Your tasks -
(1) Repeat word for word the part of the soil health text running from "Indicators based on physicochemical" down to "et al. 1995).".
(2) According to the soil health text, changes in indicators based on microbial structure and function can precede what?

───── Passage shown ─────

Microbial Properties as Indicators of Soil Health

While efforts to define and quantify soil health are hardly new, a consensus on a set of standard conditions that can be used to evaluate soil health is still lacking.

Indicators based on physicochemical soil properties are of paramount importance in soil health assessment. However, an increasingly popular view is that indicators based on biological - especially microbiological - properties are more sensitive to changes than other type of indicators, and provide a broader picture of soil health (Nannipieri et al. 1990; Yakovchenko et al. 1996; Gil-Sotres et al. 2005). In addition, microorganisms respond rapidly to perturbations, as they have intimate relationships with their surroundings due to their relatively high surface-to-volume ratios. It has been described that changes in indicators based on microbial structure and function can even precede detectable changes in soil physical and chemical properties, thereby providing an early sign of improvement or an early warning of soil degradation (Pankhurst et al. 1995).

The bioavailability of heavy metals is another important issue in soil health because of its link to microbial activity. The impact of unusually high levels of heavy metals on soil health is highly dependent on microbial activity, and microbial responses also integrate the effects of chemical mixtures and other information not provided by studying the chemical mixtures themselves.

───── Listed entries ─────

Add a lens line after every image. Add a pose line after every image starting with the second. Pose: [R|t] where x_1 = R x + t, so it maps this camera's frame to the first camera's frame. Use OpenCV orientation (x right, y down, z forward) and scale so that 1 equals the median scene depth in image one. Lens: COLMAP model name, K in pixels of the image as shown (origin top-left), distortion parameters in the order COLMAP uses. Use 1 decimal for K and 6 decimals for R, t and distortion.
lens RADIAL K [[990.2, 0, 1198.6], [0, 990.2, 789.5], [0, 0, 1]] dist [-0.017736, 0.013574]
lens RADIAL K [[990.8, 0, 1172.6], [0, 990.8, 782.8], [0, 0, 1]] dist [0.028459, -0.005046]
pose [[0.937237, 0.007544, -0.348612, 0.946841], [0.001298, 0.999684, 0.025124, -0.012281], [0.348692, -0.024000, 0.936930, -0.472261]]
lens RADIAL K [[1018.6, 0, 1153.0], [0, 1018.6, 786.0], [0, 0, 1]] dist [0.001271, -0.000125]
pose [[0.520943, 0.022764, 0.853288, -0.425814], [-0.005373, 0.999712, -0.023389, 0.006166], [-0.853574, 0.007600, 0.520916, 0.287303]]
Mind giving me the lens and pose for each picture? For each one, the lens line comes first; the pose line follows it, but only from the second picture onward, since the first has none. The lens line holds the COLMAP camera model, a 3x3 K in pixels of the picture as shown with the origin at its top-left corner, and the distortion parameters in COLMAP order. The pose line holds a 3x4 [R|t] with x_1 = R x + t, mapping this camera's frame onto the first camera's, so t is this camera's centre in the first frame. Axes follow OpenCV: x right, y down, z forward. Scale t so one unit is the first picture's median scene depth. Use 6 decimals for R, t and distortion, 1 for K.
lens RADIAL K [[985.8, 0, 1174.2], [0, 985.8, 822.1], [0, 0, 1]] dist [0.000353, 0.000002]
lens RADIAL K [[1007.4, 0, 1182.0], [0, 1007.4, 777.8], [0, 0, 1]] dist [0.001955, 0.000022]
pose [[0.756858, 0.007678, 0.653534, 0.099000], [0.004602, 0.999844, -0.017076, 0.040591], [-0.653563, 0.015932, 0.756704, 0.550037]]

─────

Answers in order -
(1)
Indicators based on physicochemical soil properties are of paramount importance in soil health assessment. However, an increasingly popular view is that indicators based on biological - especially microbiological - properties are more sensitive to changes than other type of indicators, and provide a broader picture of soil health (Nannipieri et al. 1990; Yakovchenko et al. 1996; Gil-Sotres et al. 2005). In addition, microorganisms respond rapidly to perturbations, as they have intimate relationships with their surroundings due to their relatively high surface-to-volume ratios. It has been described that changes in indicators based on microbial structure and function can even precede detectable changes in soil physical and chemical properties, thereby providing an early sign of improvement or an early warning of soil degradation (Pankhurst et al. 1995).

(2) They can precede detectable changes in soil physical and chemical properties.